_Exercise aim_
Only the number should be given: how many lines below contain "Income".

-- Given records follows --

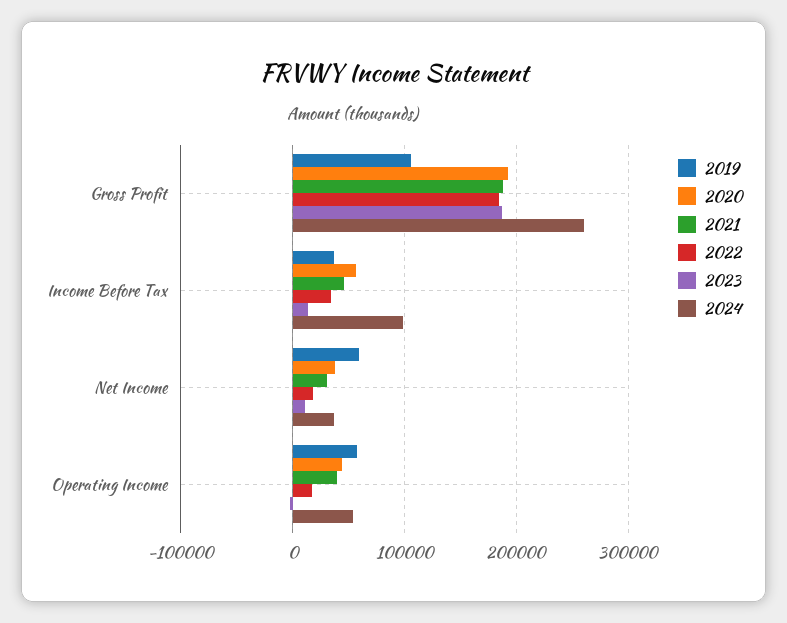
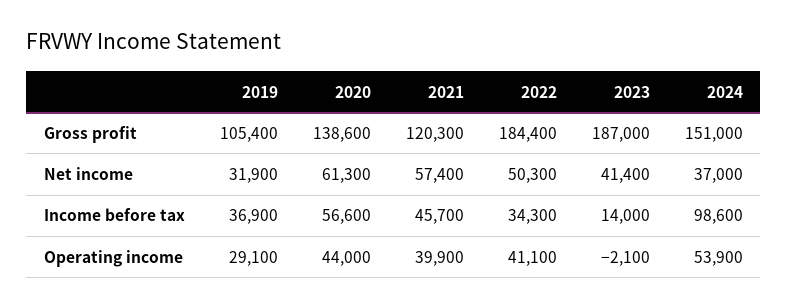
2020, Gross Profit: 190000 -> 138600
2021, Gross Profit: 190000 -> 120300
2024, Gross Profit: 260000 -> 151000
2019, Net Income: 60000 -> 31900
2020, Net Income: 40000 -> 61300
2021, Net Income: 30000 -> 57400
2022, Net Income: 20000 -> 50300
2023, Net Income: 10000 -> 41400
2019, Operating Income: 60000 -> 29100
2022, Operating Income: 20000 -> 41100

-- Given records concluded --

_Response to the task_
7